# Exercise instructions
Where a line of the data holds the word "Shirt", copy that line.

# Data
━━━━━━━━━━━━━━━━━━━━
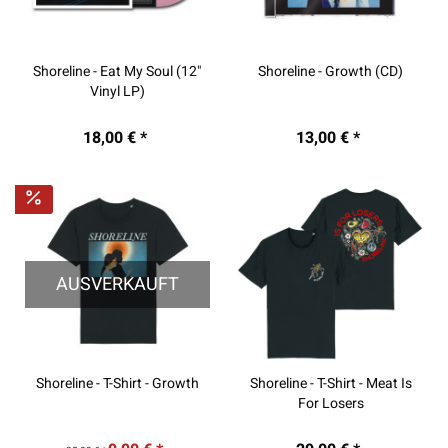
Shoreline - Eat My Soul (12"
Shoreline - Growth (CD)
Vinyl LP)
18,00 € *
13,00 € *
AUSVERKAUFT
Shoreline - T-Shirt - Growth
Shoreline - T-Shirt - Meat Is
For Losers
━━━━━━━━━━━━━━━━━━━━
# Written solution
Shoreline - T-Shirt - Growth
Shoreline - T-Shirt - Meat Is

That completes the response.